HUNTERSVILLE – Hopewell High School had the third highest percentage increase in graduation rate in Charlotte Mecklenburg Schools for the 2012-13 school year.
Across the district, 81 percent of students graduated within four years. That’s an increase of 4.6 percentage points from the previous year and 14.9 percentage points in 2008-09, Superintendent Heath Morrison announced Aug. 7 at Hopewell.
For its first year under the leadership of Principal Mike Jones, Hopewell’s graduation rate increased from 78.7 percent in 2012 to 86.5 percent in 2013.
“It’s my personal passion and mission to graduate every Titan as career-ready, college-ready globally-productive citizens. So I think the first order of business when I took the seat last July was to make sure we were clear on why we’re here,” Jones said. “The ultimate goal for every high school student is graduation.”
Once that mission was set, Jones said it was told to all of the school’s community stakeholders. The school developed a school improvement plan, which included credit-recovery options, student tutors, effective teachers in every classroom, supportive administration and community involvement.
Hopewell High’s success could be traced to the intentionality of Jones and his staff, said Rhonda Lennon, CMS School Board Member for District 1.
School counselors would review transcripts, identify students at-risk of not graduating and provide them with additional support and resources to finish high school on time.

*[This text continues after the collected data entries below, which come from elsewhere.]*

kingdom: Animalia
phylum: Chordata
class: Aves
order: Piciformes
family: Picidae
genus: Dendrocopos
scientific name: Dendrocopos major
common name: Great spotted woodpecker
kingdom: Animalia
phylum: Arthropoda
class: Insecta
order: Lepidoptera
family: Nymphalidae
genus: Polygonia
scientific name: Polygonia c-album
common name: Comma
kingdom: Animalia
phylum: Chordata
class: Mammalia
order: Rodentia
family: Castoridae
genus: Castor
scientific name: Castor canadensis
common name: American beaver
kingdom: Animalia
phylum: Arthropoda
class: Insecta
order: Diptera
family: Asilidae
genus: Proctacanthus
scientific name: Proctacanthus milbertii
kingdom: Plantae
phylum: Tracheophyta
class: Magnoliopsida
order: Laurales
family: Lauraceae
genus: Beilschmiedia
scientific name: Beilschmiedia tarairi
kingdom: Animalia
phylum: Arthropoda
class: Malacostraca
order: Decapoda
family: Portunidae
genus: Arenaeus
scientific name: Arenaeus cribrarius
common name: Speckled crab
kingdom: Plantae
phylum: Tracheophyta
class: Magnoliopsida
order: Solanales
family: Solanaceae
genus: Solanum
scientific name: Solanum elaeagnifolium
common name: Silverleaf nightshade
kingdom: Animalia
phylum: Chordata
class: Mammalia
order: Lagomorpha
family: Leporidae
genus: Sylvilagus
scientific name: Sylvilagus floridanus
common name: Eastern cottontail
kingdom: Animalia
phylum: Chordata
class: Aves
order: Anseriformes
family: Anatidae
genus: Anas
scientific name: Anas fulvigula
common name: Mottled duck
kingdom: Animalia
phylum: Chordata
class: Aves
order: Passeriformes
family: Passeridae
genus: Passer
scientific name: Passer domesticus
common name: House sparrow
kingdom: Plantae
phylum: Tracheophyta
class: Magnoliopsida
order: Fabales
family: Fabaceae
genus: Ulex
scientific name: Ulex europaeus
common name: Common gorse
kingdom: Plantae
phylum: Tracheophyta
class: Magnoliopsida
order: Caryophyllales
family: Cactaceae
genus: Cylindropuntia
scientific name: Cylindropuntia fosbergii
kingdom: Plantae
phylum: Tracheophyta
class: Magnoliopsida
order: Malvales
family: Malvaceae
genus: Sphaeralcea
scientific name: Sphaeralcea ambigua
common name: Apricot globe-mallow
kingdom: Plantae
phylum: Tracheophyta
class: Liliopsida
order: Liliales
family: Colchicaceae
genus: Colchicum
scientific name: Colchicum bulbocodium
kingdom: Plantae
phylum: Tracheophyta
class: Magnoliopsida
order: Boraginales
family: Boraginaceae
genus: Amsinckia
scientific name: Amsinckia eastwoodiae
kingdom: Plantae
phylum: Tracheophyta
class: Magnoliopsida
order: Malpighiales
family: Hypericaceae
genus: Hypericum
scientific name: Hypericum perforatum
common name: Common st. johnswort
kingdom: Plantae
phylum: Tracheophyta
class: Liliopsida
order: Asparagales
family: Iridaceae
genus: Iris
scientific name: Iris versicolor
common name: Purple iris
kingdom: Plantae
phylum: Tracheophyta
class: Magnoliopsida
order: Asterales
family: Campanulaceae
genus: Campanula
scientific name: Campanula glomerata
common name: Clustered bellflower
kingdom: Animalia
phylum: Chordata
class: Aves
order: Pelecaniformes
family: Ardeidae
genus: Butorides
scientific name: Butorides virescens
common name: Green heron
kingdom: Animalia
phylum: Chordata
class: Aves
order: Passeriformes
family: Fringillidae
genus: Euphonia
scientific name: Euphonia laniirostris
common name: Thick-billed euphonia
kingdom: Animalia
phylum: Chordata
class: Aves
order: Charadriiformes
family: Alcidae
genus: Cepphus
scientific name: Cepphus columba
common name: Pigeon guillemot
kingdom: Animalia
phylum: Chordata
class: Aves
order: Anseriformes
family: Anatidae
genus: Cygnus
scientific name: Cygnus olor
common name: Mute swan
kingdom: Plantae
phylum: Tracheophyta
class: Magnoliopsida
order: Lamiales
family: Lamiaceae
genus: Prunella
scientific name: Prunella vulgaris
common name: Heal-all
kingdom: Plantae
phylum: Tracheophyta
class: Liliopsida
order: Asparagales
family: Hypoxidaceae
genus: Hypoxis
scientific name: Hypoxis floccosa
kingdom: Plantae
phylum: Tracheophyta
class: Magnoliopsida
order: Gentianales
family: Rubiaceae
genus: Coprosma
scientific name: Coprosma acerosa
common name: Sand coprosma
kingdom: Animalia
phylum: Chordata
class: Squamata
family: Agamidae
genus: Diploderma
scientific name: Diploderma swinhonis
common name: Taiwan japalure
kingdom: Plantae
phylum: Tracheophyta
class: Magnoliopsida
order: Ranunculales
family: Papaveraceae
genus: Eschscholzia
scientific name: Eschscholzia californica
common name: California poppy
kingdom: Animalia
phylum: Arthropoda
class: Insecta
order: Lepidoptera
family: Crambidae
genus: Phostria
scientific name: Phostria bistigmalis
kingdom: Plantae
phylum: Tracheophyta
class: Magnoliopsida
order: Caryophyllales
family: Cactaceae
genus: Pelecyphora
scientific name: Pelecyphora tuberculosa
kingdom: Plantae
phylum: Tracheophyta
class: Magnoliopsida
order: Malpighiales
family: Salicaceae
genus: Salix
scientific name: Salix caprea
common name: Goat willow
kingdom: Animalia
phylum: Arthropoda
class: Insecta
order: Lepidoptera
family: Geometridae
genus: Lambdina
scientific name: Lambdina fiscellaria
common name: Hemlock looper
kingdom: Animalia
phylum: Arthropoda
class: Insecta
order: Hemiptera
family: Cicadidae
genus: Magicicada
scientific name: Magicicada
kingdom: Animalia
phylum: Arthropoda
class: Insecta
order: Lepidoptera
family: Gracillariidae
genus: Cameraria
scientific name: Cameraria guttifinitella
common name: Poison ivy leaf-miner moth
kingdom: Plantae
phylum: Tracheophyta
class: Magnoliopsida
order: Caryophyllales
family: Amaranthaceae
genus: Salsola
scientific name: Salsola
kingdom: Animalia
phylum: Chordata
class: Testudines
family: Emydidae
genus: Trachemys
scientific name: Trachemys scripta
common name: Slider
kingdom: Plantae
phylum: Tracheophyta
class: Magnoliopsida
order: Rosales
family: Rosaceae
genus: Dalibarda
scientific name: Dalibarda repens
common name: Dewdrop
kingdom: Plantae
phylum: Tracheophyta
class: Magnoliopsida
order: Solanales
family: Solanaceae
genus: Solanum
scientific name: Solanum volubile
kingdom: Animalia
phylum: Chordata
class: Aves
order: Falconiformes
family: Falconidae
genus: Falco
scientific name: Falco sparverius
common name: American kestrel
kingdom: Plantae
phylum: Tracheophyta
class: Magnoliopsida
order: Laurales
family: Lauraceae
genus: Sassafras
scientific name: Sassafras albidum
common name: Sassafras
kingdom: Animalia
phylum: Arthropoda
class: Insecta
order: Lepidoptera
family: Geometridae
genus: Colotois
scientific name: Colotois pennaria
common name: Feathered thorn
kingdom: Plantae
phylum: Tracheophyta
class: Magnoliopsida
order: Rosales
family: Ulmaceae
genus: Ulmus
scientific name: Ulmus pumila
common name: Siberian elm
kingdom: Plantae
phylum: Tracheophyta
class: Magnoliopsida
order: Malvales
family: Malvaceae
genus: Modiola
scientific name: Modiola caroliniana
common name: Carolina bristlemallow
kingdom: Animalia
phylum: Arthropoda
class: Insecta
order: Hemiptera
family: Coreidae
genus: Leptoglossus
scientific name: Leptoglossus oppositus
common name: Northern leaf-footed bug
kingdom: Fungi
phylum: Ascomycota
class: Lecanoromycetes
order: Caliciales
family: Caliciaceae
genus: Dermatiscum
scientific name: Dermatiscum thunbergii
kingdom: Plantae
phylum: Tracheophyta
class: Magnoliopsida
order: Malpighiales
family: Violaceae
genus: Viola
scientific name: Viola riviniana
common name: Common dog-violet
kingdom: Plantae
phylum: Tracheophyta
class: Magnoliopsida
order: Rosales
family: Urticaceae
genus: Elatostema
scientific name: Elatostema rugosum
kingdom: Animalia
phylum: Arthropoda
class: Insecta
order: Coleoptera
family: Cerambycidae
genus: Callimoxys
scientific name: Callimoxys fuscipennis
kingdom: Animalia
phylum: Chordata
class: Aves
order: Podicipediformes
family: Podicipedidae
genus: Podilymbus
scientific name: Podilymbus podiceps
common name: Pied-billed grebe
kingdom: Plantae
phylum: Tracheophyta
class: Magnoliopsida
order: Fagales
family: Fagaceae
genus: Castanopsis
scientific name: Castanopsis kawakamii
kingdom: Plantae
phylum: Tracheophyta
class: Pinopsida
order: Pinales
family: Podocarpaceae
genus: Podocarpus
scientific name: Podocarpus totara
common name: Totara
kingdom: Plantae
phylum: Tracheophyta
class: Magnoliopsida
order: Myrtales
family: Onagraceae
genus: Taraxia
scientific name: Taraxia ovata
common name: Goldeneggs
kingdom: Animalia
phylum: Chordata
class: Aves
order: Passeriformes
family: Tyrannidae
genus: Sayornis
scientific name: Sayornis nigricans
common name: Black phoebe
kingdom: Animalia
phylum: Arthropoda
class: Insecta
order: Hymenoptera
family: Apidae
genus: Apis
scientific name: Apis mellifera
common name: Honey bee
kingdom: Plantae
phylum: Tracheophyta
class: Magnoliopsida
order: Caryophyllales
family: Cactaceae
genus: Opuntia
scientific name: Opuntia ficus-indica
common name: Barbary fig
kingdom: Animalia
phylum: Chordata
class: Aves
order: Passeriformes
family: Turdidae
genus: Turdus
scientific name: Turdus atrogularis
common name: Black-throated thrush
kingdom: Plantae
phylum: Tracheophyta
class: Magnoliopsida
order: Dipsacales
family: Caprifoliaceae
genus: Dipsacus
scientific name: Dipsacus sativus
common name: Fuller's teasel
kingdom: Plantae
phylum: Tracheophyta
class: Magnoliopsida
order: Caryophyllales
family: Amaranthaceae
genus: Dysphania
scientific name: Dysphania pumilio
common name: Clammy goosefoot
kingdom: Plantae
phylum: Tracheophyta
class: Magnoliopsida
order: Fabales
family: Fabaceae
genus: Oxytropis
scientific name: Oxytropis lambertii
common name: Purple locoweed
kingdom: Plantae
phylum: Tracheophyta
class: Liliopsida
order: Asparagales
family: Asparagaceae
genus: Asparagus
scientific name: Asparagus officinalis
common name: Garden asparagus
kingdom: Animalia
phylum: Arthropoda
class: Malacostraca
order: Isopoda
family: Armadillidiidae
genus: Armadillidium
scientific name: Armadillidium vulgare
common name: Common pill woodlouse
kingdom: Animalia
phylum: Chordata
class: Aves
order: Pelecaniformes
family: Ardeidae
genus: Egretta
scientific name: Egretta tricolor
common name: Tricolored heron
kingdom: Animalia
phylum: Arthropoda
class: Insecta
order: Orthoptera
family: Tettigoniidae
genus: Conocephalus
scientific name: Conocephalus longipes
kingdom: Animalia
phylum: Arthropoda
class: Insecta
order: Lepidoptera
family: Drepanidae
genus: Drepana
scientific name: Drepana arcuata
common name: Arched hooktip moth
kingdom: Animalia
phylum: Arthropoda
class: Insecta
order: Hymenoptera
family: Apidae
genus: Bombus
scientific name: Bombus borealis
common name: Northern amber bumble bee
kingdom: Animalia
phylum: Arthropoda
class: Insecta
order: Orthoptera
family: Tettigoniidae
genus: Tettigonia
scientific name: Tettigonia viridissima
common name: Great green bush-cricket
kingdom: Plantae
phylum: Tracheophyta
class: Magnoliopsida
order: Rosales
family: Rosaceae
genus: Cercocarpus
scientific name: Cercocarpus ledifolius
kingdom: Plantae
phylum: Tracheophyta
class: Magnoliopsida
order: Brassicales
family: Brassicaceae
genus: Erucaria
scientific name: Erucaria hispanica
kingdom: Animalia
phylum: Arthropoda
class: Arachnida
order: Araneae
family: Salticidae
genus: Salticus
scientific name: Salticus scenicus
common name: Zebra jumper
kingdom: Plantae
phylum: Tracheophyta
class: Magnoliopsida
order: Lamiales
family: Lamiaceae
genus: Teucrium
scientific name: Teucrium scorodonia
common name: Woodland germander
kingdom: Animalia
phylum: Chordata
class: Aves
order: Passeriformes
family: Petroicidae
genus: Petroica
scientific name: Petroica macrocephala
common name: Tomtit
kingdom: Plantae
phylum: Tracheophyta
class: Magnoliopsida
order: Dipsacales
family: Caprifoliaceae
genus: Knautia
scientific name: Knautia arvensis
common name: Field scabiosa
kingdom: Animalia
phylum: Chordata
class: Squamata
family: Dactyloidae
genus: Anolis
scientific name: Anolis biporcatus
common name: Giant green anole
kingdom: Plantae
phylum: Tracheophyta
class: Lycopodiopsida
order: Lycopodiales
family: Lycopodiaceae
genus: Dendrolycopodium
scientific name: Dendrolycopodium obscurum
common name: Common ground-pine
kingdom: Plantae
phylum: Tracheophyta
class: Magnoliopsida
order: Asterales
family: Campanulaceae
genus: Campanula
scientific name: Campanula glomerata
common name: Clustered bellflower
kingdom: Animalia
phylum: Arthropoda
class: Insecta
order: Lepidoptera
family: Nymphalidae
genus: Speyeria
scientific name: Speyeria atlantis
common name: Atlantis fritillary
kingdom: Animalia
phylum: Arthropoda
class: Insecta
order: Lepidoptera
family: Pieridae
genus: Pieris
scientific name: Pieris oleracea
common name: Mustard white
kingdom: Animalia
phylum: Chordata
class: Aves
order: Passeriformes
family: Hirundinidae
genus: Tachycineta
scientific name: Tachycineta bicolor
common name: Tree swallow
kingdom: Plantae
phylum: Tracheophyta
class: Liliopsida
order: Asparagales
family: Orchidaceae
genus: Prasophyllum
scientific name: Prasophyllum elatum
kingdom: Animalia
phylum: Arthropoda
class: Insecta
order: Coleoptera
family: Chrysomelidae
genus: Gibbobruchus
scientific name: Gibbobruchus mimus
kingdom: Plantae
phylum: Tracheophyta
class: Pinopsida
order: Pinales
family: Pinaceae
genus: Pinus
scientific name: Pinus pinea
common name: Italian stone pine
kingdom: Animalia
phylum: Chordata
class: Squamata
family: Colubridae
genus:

“When a student knows that they are accountable to somebody who is watching what they’re doing and following what they’re doing, I think that they’re responsive to that,” Lennon said.
That intentionality was affectionately referred to as “harassment” by West Mecklenburg High Principal Eric Ward to describe the way his school’s staff was persistent with at-risk students. West Mecklenburg had a graduation rate of 77.4 percent, an increase of 9.8 percentage points.
West Charlotte High saw the largest increase at 15 percent, from 56.1 to 71.1 percent. Assistant Principal Timisha Barnes-Jones attributed the success to developing an atmosphere where “failure was not an option.”
The district also narrowed its graduation gap to that of the state’s, which was 82.5 percent this year.
CMS also saw graduation rate increases for all of its student subpopulations except for Limited English Proficient, which stayed at 46.1 percent. Exceptional Children saw largest gain, increasing from 44.8 percent to 53.5 percent.
“I am so proud of our school district today,” Morrison said Aug. 7, explaining that increased graduation rates are not the success of just high schools but also middle schools, elementary schools and pre-kindergarten programs. “Everyone owns graduation rates. Our community owns it.”
Though the increase is considered a success, the work of the district is not done, Morrison added.
“I can message it five ways from Sunday, but what I always come back to is if we’re going to be about every child, everyday for a better tomorrow – 81 percent, that’s still 19 percent of our students who aren’t graduating,” Morrison said. “We’re still not satisfied at 81 percent. We will continue to look at each school, every program, every initiative to increase that rate, not because we need the district accolades or the school accolades but because we are about every child, everyday for a better tomorrow.”
North Mecklenburg High reported an 88 percent graduation rate, an increase of 7.5 percentage points.
Hough High’s rate decreased from 97.1 to 92.2 percent. It was one of the district’s seven schools to report a decrease in graduation rate.